The review of football governance – a test case for ‘Johnsonism’?

Simon Darby

Director - Head of Public Affairs

England is gripped with Euro 2020 fever (and rightly so). The PM hasn’t missed an opportunity to be found next to a St. George’s flag whilst Sir Keir has pulled on the Three Lions and made sure to be snapped in the pub.

However, beyond the Euros (and simmering away in the background) is the ongoing review of football governance. Accelerated due to the aborted European Super League (ESL) proposals a couple of months ago, the review places domestic football in the policy and political realm in a way that has rarely been the case in recent times.

With the negativity and anger that the ESL announcement immediately generated, the government has a platform to look at perennially thorny issues surrounding ownership, finances and club security. In appointing Tracey Crouch MP to lead the initial review, it has signalled its intent that this is an issue it is taking seriously. How  policymakers then decide to take this forward could be the clearest indication of what ‘Johnsonism’ is – and what his administration’s appetite for reform really is.

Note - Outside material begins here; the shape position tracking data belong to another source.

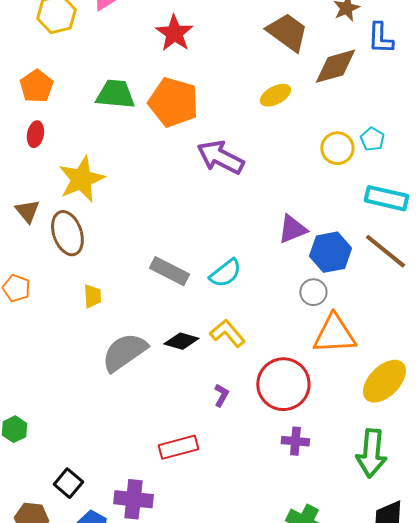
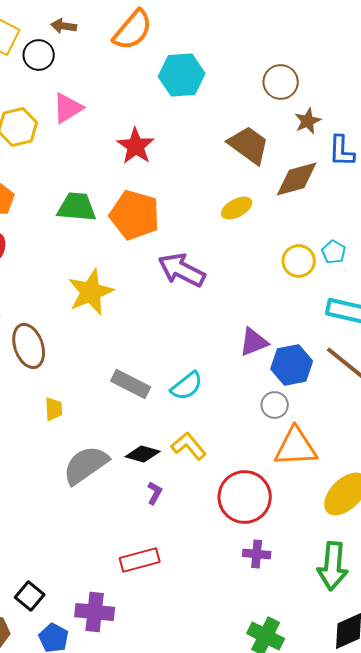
yellow star: (81, 179) -> (91, 292), moved
purple L-shape: (221, 395) -> (155, 493), moved

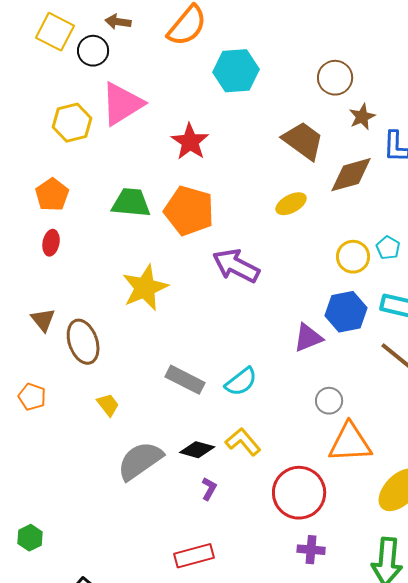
pink triangle: (68, 108) -> (122, 104), size x1.4
blue hexagon: (292, 365) -> (346, 312), moved
yellow trapezoid: (54, 409) -> (108, 405), turned -35

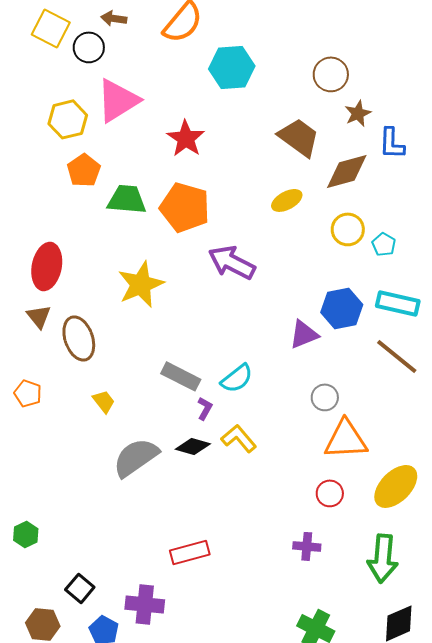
orange pentagon: (52, 195) -> (84, 170), moved
red ellipse: (51, 243) -> (47, 266), moved, size x1.8
yellow circle: (353, 257) -> (348, 229), moved
purple L-shape: (209, 489) -> (205, 408), moved
red circle: (299, 493) -> (330, 493), moved, size x0.5

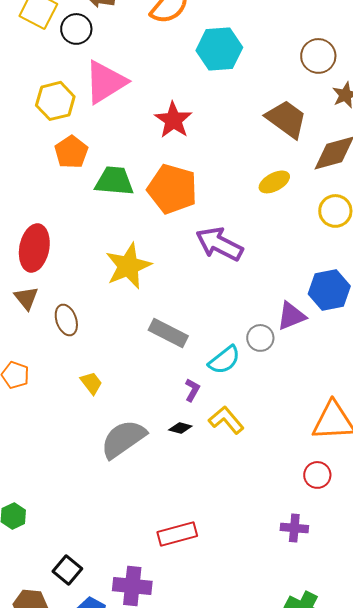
brown ellipse: (79, 338) -> (66, 320), size x0.7
gray rectangle: (181, 376) -> (168, 333), moved
gray circle: (325, 397) -> (260, 338), moved
black diamond: (193, 446) -> (180, 428), size x0.7

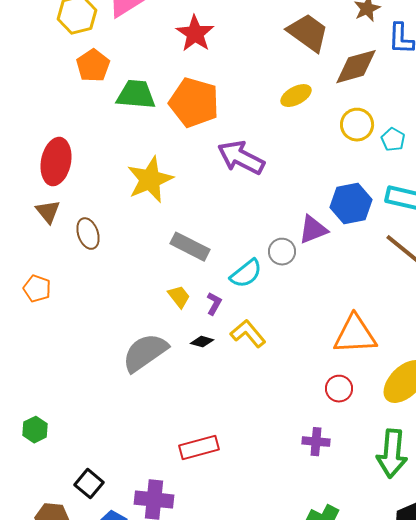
yellow trapezoid: (91, 383) -> (179, 297), moved

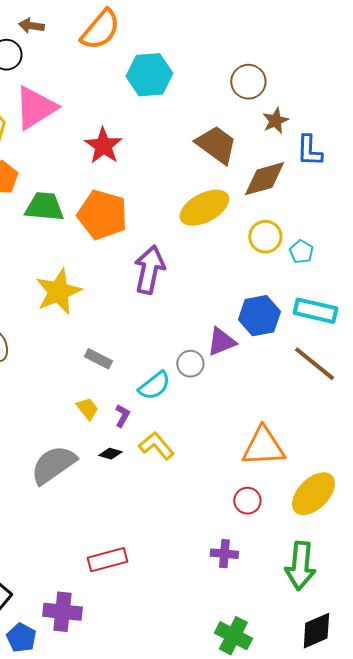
yellow ellipse: (296, 96) -> (204, 208), size x1.6
purple arrow: (241, 158) -> (149, 270), turned 75
gray rectangle: (190, 247) -> (98, 359), size x0.7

In many respects, football reform fits neatly with the narrative that has been coming out of Number 10. It sits easily with attempts to develop a ‘levelling-up’ agenda; to support left-behind communities; and to focus on a ‘red-wall’ conservativism. More widely, it taps in to perceptions around ‘out-of-touch’ elites that have dominated political discourse in recent years.

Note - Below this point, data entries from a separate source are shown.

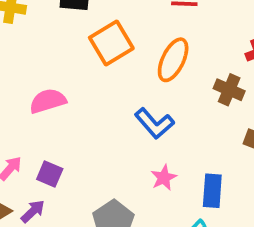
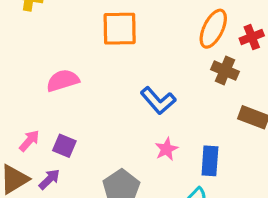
orange square: (111, 43) -> (120, 29), turned 30
orange ellipse: (173, 60) -> (213, 29), moved

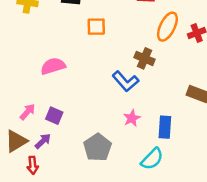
orange square: (120, 29) -> (96, 27), size x0.7
brown cross: (225, 70) -> (145, 58), moved

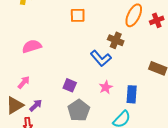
pink semicircle: (53, 66) -> (32, 46), moved
purple square: (54, 116) -> (70, 85), moved

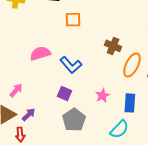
orange ellipse: (134, 15) -> (132, 65), moved
pink semicircle: (32, 46) -> (40, 53), moved
blue L-shape: (101, 58) -> (71, 65), moved

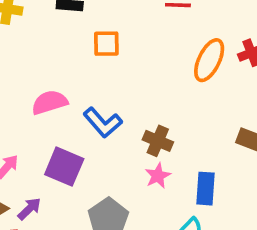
brown cross: (113, 46) -> (158, 141), moved
orange ellipse: (132, 65) -> (209, 60), moved
purple square: (64, 93) -> (64, 167), moved, size x1.5

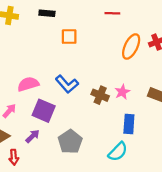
pink semicircle: (50, 102) -> (28, 84), moved
pink star: (158, 176) -> (122, 92), moved
purple arrow: (29, 209) -> (33, 136), moved

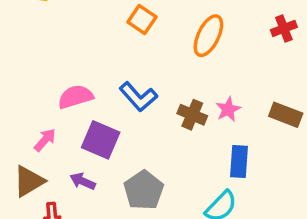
orange square: (69, 37) -> (142, 19), turned 35
orange ellipse: (131, 46) -> (208, 36), moved
purple arrow: (33, 136) -> (83, 181), turned -112

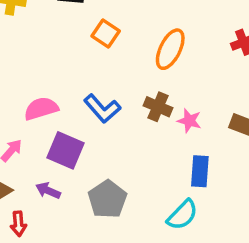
pink star: (228, 109) -> (189, 121), turned -30
brown cross: (192, 115) -> (158, 107), moved

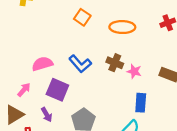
orange ellipse: (170, 49) -> (122, 27), turned 65
purple arrow: (48, 190) -> (47, 115), turned -144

From a wider public policy perspective, government stakeholders should not lose sight of the fact that – at its core – the proposed ESL was enormously and fundamentally anti-competitive. It would have secured the future and viability of a few large businesses to the detriment of a wider, nationwide, sector. This should be a gift for a Conservative government – demonstrating how effective reform, better regulation and a more sustainably-managed market can work to the benefit of supporters and communities across the country.

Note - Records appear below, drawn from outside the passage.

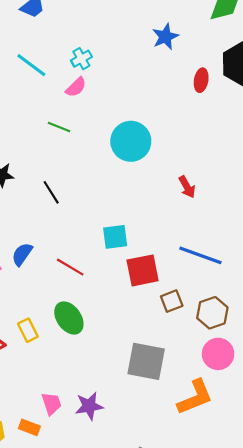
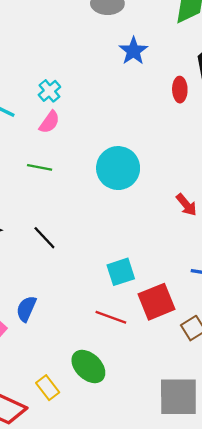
red line: (70, 267) -> (111, 317), moved

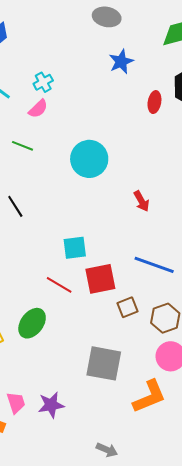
green ellipse: (88, 366) -> (32, 323), turned 72

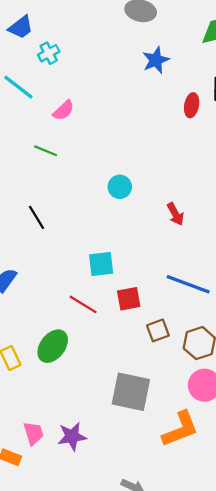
cyan cross: (43, 82) -> (49, 53), moved
cyan circle: (89, 159) -> (120, 187), moved, size x0.6
red square: (100, 279) -> (129, 299), size x0.7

Nor should the focus be too ‘backward-looking’ or an attempt to nostalgically capture the past. In the Premier League, we have one of the truly high-quality and exciting leagues in the world. Peoples’ interest, support and engagement with the game is not always the same as it has been across previous generations. Reform needs to take account of this.

In the scope of the review that the government has asked Crouch to look into, it is certainly asking the right questions. Getting the balance right in terms of proposals and reforms will, of course, be the more difficult part. For those who follow the game avidly, the review is clearly of the utmost importance. But for those also interested in how this administration wants to effect change across individual industries, it will also be worth keeping a close eye on.